5. Tren regulasi terbaru, poin-poin yang tak boleh terlewat
Belakangan ini FDA memperketat regulasi terhadap alat kesehatan berbasis AI dan IoT. Khususnya untuk algoritma AI yang terus belajar, karena sulit dikelola dengan kerangka 510(k) yang ada, sedang dikembangkan kerangka regulasi baru. Perusahaan yang mengembangkan produk seperti ini harus memantau perubahan regulasi dengan saksama.
Regulasi pemasaran pun kian ketat.

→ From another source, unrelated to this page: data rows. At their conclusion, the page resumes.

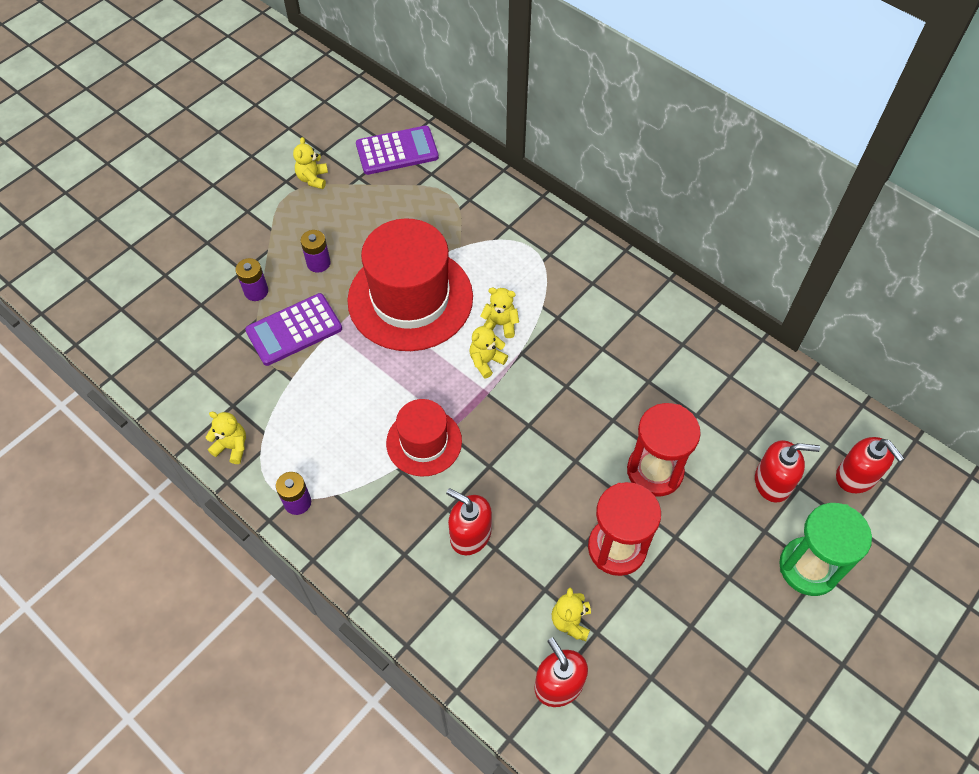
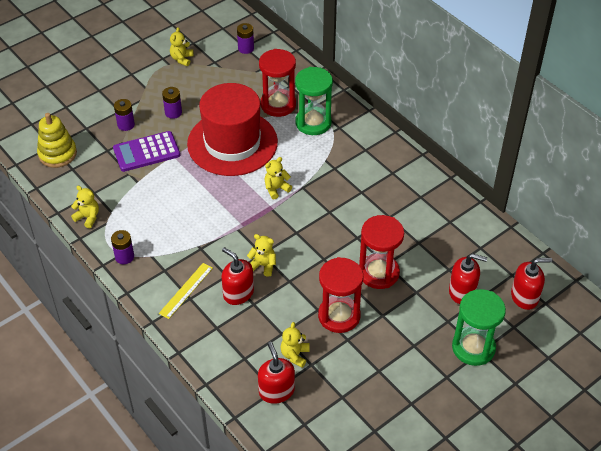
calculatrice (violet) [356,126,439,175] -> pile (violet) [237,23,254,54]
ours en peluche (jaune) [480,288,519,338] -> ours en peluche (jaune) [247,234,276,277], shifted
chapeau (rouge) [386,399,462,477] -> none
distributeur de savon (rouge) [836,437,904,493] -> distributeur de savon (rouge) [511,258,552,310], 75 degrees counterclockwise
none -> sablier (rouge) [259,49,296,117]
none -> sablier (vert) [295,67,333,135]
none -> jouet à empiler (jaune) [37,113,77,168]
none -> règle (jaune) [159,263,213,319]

Jika mengiklankan untuk kegunaan di luar indikasi yang diizinkan FDA atau mengeklaim khasiat yang berlebihan, dapat dikenai sanksi berat.

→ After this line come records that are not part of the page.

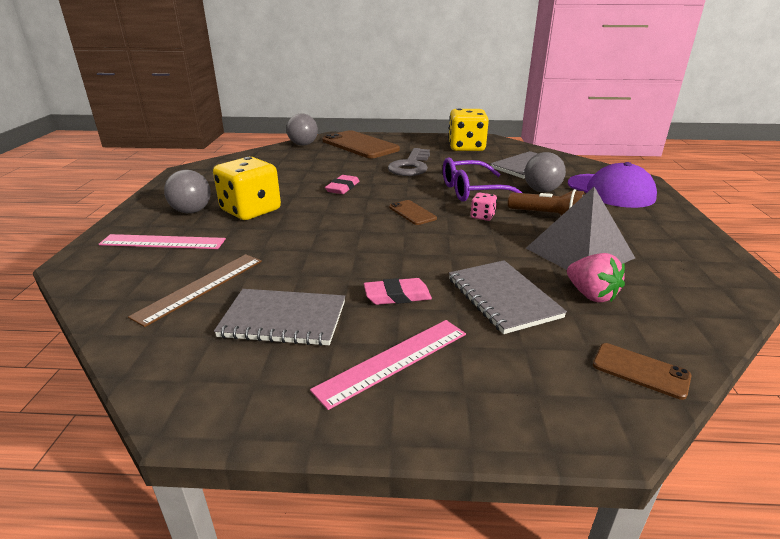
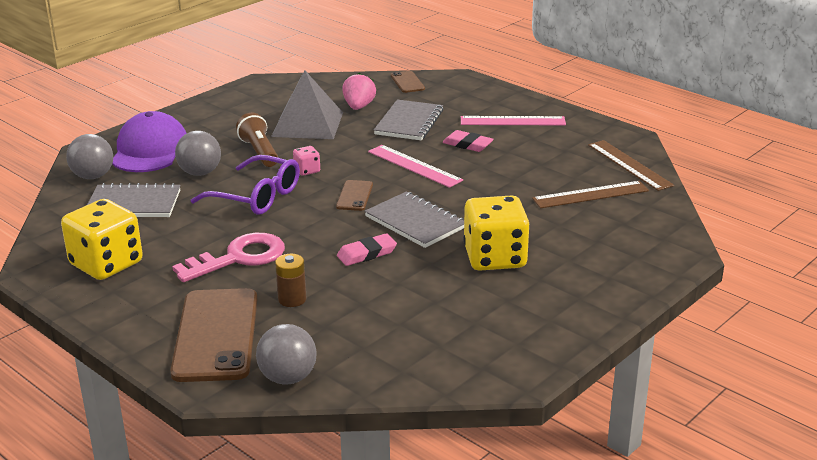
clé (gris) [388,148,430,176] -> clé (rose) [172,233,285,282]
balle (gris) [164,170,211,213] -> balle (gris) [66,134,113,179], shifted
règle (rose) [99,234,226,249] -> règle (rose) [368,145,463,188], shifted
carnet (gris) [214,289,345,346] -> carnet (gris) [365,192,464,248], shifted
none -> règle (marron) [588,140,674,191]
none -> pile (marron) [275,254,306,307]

UDI (Unique Device Identifier) juga merupakan bagian yang tak boleh diabaikan. Bahkan untuk produk Class I, sering kali diperlukan pemasangan UDI dan pendaftaran GUDID, sehingga persyaratan yang tepat harus dipahami sebelumnya.
6. Kesimpulan dan saran
Pasar alat kesehatan Amerika Serikat jelas menarik, tetapi untuk berhasil, persiapan yang matang adalah keharusan. Yang terpenting, penting untuk memilih strategi yang sesuai setelah memahami secara akurat karakteristik produk sendiri dan kapasitas perusahaan.
Prosedur izin FDA rumit, tetapi merupakan ranah yang dapat diprediksi. Dengan persiapan awal yang memadai dan bantuan pakar, kesalahan coba-coba dapat diminimalkan. Khususnya dalam situasi ketika lingkungan regulasi berubah cepat seperti belakangan ini, investasi pada kepatuhan menjadi keharusan, bukan pilihan.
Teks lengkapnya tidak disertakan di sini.